══ GIVEN RECORDS ══

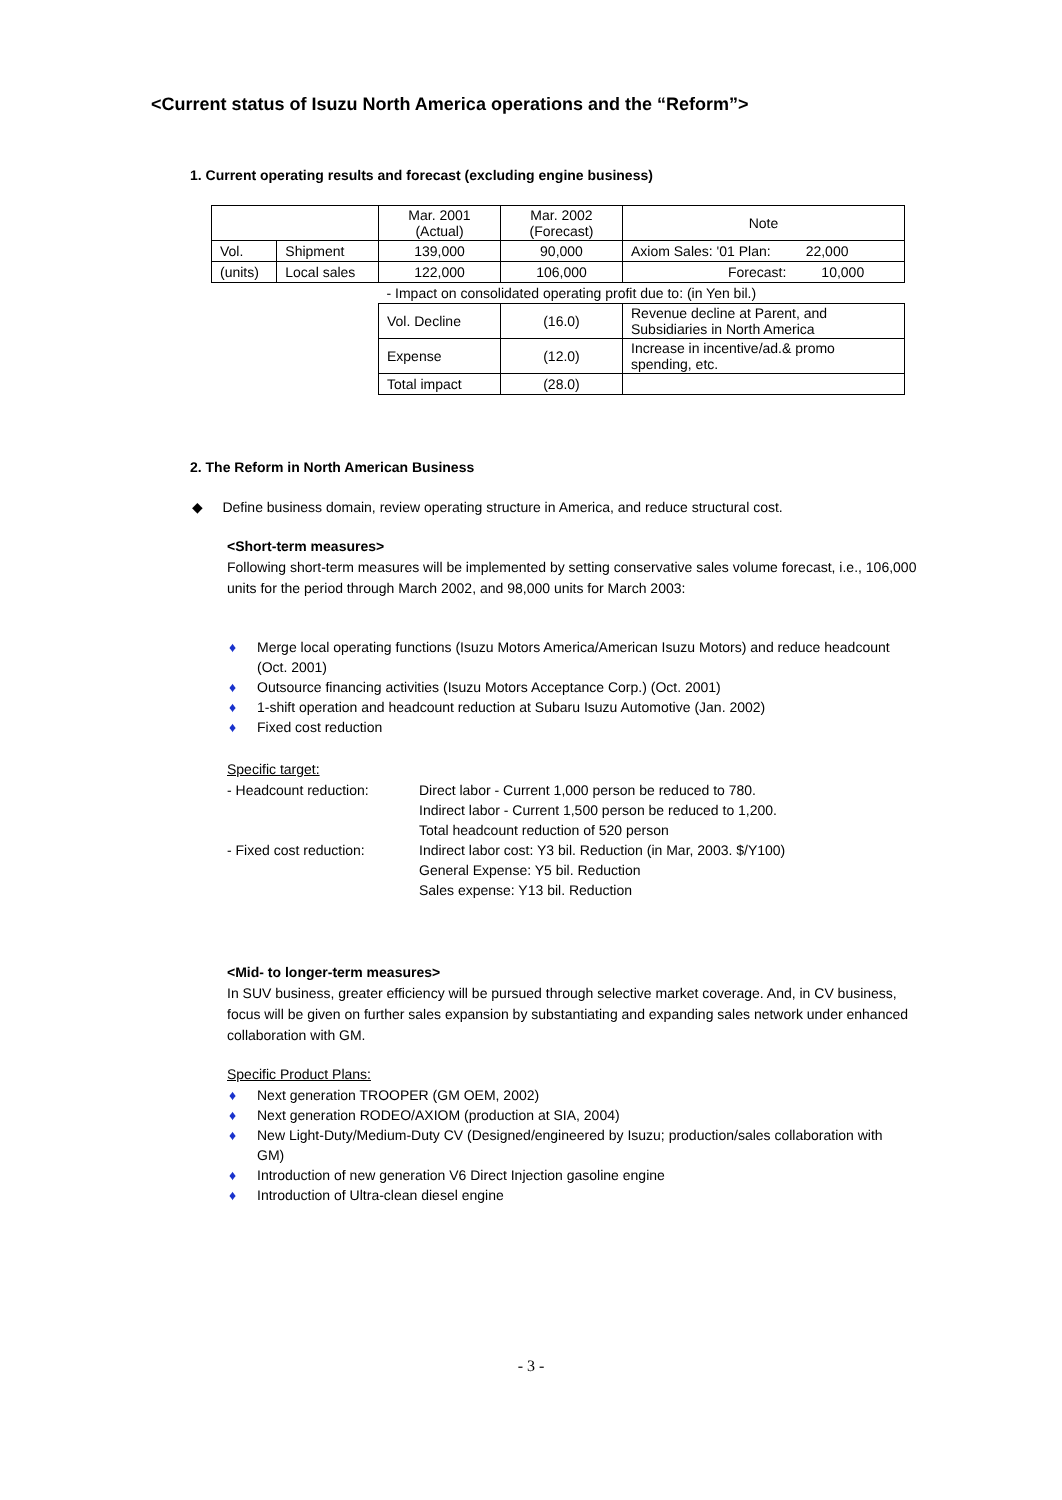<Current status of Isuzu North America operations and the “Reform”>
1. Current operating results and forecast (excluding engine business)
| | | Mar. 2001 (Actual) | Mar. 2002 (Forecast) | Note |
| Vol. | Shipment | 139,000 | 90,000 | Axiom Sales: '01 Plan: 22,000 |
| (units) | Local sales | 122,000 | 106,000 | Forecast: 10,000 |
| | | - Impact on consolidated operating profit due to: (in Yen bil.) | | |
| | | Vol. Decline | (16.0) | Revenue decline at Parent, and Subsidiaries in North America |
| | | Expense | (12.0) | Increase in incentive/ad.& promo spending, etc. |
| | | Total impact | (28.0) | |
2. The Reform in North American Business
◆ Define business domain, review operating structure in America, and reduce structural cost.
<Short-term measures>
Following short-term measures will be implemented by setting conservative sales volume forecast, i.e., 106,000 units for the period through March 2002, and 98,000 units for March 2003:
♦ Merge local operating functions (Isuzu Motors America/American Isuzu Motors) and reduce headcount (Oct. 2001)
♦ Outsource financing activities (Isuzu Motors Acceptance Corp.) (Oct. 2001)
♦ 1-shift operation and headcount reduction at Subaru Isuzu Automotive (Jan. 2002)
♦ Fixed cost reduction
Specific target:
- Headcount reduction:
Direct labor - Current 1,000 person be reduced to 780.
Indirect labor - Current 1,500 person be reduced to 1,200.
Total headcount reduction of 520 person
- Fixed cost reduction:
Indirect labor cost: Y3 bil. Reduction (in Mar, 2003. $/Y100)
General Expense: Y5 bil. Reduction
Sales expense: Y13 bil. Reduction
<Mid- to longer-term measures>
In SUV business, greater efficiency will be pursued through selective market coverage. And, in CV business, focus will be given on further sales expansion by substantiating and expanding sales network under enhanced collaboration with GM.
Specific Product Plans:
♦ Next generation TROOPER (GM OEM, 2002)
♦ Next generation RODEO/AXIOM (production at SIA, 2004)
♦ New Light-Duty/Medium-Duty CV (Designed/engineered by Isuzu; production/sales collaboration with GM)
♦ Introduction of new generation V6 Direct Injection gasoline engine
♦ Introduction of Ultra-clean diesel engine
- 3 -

═══
══ GIVEN RECORDS ══

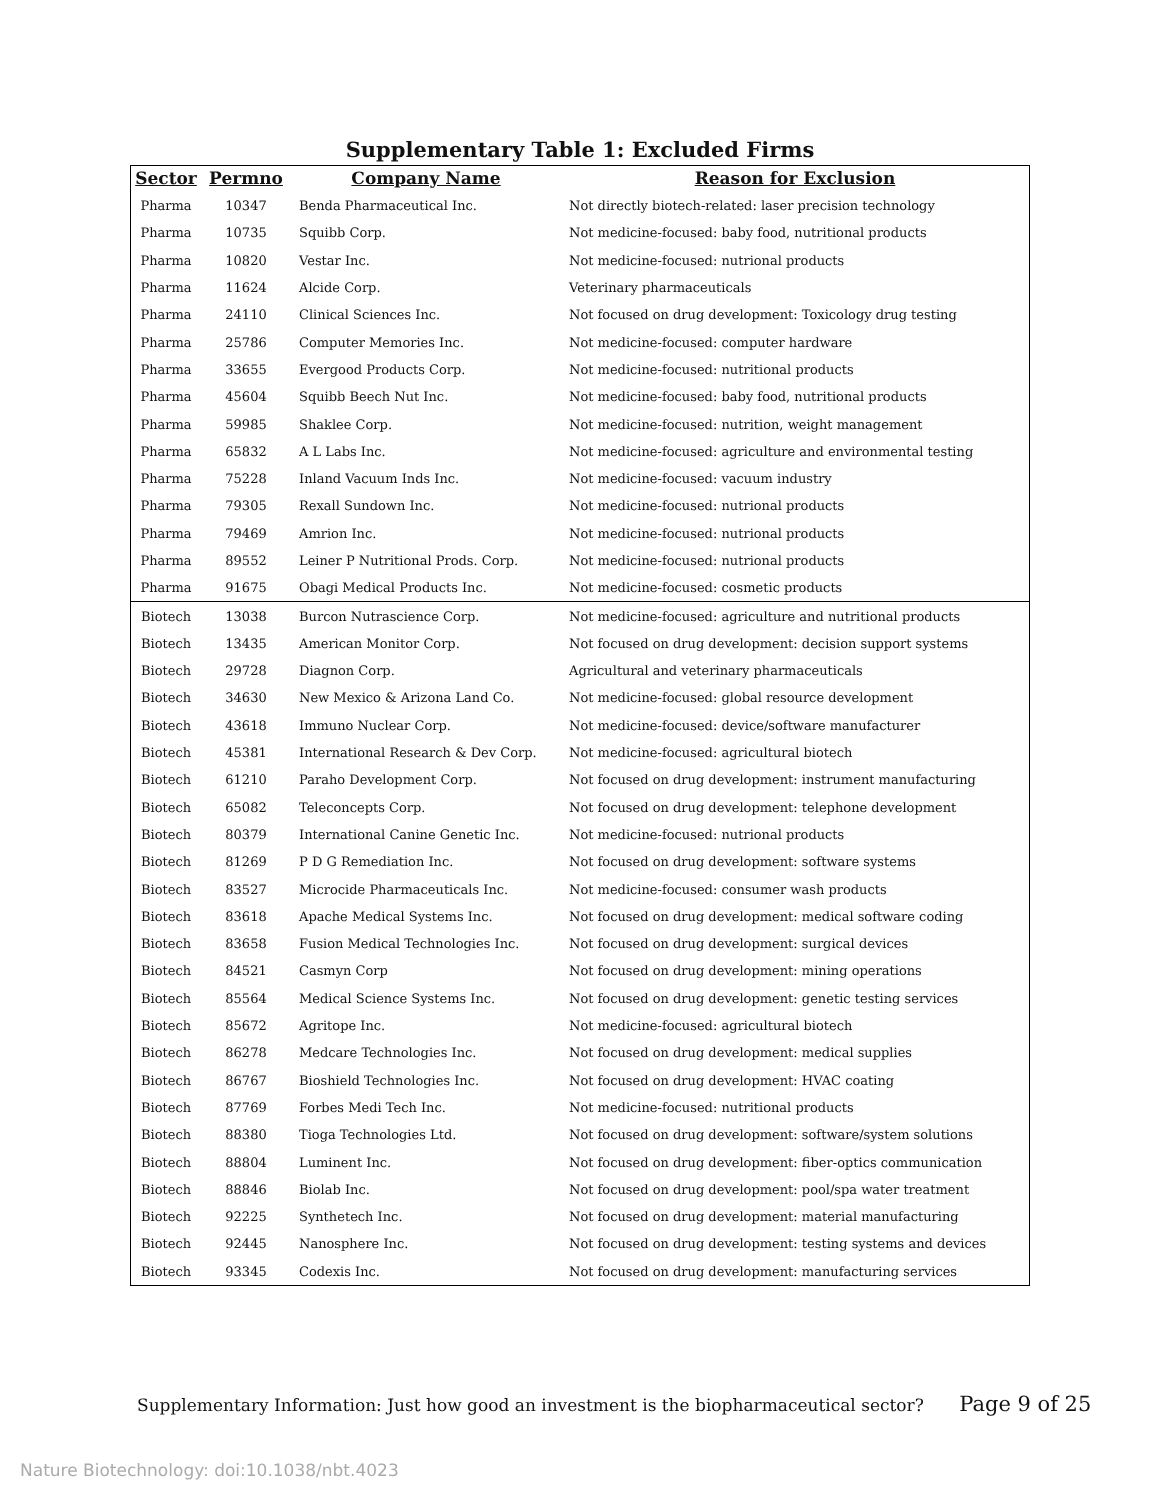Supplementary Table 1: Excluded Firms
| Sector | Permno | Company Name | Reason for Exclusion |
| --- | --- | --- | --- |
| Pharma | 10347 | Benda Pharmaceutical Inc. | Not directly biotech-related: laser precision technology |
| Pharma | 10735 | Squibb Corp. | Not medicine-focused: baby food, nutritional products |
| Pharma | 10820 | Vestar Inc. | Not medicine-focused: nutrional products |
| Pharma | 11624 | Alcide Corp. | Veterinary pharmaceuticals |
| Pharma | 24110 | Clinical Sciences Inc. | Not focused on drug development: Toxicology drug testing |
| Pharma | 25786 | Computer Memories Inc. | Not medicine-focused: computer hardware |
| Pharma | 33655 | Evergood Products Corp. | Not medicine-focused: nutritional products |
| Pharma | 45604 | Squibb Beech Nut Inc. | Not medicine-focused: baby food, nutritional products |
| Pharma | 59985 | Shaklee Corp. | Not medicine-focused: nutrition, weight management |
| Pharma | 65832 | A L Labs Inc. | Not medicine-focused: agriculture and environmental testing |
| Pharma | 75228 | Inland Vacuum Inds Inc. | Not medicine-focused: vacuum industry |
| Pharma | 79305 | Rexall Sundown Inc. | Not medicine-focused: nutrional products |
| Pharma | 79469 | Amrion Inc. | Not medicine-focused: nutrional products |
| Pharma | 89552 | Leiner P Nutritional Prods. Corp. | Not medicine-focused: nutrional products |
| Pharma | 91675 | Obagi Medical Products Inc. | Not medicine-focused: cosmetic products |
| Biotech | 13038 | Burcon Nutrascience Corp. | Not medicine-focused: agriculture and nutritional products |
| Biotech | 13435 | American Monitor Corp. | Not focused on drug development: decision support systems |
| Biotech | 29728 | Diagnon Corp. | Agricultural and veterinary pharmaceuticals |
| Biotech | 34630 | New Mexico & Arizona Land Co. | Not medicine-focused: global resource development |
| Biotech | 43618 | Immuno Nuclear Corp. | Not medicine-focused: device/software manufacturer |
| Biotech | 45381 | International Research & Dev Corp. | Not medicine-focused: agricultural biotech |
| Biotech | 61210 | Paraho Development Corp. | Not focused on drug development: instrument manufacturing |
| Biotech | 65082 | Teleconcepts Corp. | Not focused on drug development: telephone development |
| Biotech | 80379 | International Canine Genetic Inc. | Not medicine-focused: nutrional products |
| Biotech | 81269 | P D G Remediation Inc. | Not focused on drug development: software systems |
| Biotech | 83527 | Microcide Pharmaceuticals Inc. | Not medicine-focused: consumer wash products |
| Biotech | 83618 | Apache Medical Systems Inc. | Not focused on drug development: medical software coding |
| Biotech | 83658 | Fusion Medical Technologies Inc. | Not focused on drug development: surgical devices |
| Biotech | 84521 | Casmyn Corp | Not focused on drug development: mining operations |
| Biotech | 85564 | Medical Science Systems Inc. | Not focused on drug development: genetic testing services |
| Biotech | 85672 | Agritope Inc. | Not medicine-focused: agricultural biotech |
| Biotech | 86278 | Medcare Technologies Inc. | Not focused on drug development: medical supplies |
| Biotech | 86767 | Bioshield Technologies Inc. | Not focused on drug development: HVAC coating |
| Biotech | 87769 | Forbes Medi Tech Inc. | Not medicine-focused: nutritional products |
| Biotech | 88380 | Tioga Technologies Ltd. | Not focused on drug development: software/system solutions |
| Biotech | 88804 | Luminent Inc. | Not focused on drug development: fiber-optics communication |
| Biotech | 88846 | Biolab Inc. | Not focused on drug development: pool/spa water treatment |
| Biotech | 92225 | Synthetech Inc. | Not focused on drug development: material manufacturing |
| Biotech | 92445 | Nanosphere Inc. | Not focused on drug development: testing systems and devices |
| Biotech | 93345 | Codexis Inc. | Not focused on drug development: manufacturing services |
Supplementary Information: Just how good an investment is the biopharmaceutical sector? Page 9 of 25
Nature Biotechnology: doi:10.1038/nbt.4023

═══

WHAT TO DO:
All that belongs in the answer is the run of lines above from the line containing "Plan: 22,000 |" through the line containing "Following short-term measures", exactly as written.

RESULT:
| Vol. | Shipment | 139,000 | 90,000 | Axiom Sales: '01 Plan: 22,000 |
| (units) | Local sales | 122,000 | 106,000 | Forecast: 10,000 |
| | | - Impact on consolidated operating profit due to: (in Yen bil.) | | |
| | | Vol. Decline | (16.0) | Revenue decline at Parent, and Subsidiaries in North America |
| | | Expense | (12.0) | Increase in incentive/ad.& promo spending, etc. |
| | | Total impact | (28.0) | |
2. The Reform in North American Business
◆ Define business domain, review operating structure in America, and reduce structural cost.
<Short-term measures>
Following short-term measures will be implemented by setting conservative sales volume forecast, i.e., 106,000 units for the period through March 2002, and 98,000 units for March 2003:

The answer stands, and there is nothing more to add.